Child murderer George Zimmerman was acquitted in Florida!
A jury of six women — five white — exonerated George Zimmerman after the self-professed neighborhood watchman pursued Trayvon Martin through the hood and shot him!
The case was closely observed. Whites and blacks, mothers and fathers, liberals and conservatives, the legal community, pundits, gun violence advocates, and those opposed to guns anxiously awaited the outcome. The country was deeply divided.
Not Guilty? Really?
The trial was complicated from the beginning because of misinterpretations created by stupid laws — laws created by ignorant people — and having to be interpreted by simple and sometimes unqualified individuals.
It was further complicated by the inability of Trayvon to tell his side of the story — he was dead, shot down by a man carrying a gun.

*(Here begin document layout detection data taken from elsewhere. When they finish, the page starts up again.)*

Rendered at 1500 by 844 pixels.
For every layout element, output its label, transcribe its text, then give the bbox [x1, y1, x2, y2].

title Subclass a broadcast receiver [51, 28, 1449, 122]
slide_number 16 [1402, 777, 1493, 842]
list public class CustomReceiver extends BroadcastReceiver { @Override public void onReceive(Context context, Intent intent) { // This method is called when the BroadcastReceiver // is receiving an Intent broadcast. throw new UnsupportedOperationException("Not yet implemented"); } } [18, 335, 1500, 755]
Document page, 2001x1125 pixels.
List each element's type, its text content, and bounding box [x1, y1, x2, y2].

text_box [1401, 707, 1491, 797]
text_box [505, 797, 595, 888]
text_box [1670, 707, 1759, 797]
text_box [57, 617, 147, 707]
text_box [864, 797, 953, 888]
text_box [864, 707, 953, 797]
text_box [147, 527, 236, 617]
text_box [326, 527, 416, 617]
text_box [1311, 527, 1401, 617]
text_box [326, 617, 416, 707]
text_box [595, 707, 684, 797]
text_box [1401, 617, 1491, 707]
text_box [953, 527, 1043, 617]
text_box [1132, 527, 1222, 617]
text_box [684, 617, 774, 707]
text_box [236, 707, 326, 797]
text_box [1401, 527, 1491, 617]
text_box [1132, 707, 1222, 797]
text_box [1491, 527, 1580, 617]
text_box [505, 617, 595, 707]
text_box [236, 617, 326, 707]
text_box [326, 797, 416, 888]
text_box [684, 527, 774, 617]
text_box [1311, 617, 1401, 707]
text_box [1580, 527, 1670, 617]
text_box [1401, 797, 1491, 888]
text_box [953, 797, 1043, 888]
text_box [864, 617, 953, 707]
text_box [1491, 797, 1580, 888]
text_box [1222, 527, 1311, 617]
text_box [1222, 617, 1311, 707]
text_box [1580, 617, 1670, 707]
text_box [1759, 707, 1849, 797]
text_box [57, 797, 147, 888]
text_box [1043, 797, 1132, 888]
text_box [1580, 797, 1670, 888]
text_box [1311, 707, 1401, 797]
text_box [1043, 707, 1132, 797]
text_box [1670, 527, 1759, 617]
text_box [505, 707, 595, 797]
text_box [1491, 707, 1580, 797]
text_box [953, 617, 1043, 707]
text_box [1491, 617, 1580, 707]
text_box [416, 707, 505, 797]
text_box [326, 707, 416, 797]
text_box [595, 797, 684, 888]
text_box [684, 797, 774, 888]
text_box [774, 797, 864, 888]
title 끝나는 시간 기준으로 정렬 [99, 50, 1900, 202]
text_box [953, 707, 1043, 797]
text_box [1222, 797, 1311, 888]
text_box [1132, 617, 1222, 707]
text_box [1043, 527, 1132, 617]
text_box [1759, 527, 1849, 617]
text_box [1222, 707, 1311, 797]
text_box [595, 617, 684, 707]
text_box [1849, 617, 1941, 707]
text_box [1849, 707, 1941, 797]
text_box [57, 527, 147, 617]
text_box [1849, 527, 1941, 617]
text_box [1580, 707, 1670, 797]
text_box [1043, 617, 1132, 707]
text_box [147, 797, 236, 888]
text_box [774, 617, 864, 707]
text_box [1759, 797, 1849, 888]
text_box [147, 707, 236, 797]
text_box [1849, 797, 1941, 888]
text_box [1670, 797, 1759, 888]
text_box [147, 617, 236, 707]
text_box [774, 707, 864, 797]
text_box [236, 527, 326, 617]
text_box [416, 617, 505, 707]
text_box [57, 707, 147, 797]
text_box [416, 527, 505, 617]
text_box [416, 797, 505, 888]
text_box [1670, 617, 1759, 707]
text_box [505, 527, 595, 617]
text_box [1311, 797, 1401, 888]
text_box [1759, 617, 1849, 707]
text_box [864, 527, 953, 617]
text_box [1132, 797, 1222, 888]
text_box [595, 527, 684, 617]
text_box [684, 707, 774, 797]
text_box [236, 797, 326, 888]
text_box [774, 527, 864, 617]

There’s no doubt Zimmerman drew his weapon and fired the fatal shot into the heart of Trayvon Martin. There’s no argument he exited his truck — ignoring the dispatcher’s admonition that he did not need to follow the youth.
He admitted that.
Here’s where it became complicated.
Trayvon Martin, became the accused — persecuted by the defense to cloud Zimmerman’s unlawful actions: profiling, ethnic slurs, following Trayvon, confronting him, and pulling his gun and killing him.
Was it unreasonable for the six jurors to acquit George Zimmerman? The court justified in letting the defense put Trayvon on trial? Jurors given the wrong tools to make an informed decision? Were they the wrong people to hear this case? Do average citizens have problems understanding the law and applying it?
The answer to all is yes!
Our law provides: a citizen accused is entitled to be judged by a jury of his peers.
In a case that involves different races should the jury be more ethnically balanced?
Ideally, the prosecution would have ended up with a more diverse jury. Some men, diverse ethnicities. But not a jury composed of five white women.
How did a black victim become the accused and how did the jury end up so pale, so colorless? Did the prosecution drop the ball, failing miserably in jury selection?
The court denied two peremptory challenges by the prosecution that essentially kept the jury lily white. The possibility of peremptory nullification in jury selection using Batson v. Kentucky was presented by Frederick Leatherman in early March. The court’s denial of the prosecution’s challenges of two white jurors was a reverse application of the law, in deference to the fact that three caucasians remained on the jury.
Removal of two white jurors was nothing like the actions which created Baston v. Kentucky and the loose interpretation of the law denied Trayvon his right to equal protection under the law — and justice.
Post-trial interviews with juror’s B37 and B29, clearly indicated the jury wasn’t qualified to adjudicate guilt or innocence of George Zimmerman.
Discussion centered around the prosecution’s failure to present a good case to the jury — that they failed to provide evidence proving Zimmerman’s guilt. The burden of proof, as always in a criminal trial, was on the prosecution. Despite a weak presentation, the proof was there for a conviction. The jury just had to apply reasonable intelligence to convict.
In juror B37’s mind Zimmerman had the right to stand his ground even though Stand Your Ground was not included in the defense’s case. If properly applied she would have concluded that Trayvon was protected under the law the minute Zimmerman chose to pursue him. The victim of Zimmerman’s hatred stood his ground and was murdered as a result.
Though B29 wanted to convict she felt she had been handcuffed by the law citing that the prosecution hadn’t proven intent. But the lesser charge, manslaughter, did not require that Zimmerman intended to kill Trayvon, only that he did.
Was the jury derelict in its charge?
A murderer is free to walk the streets of Florida, but there is a silver lining. Fortunately it’s brought a lot of attention to the insidious Stand Your Ground laws currently in place in over 23 states. Some of the ugliest states in the union.
It’s another opportunity to point out the absurdity of our weak and dangerous gun laws.
It is not unreasonable to believe that George Zimmerman was guilty of manslaughter, encouraged to use deadly force because of Stand Your Ground. And it’s not unreasonable to understand, laws that allow individuals like Zimmerman to carry a weapon are dangerous to our lives, liberties, and pursuit of happiness.
It is reasonable to believe that Trayvon, his life threatened, stood his ground and paid the ultimate price at the hands of a wannabe cop.
And it is reasonable to believe that a flawed justice system and barbaric laws in Florida allowed George Zimmerman to get away with murder.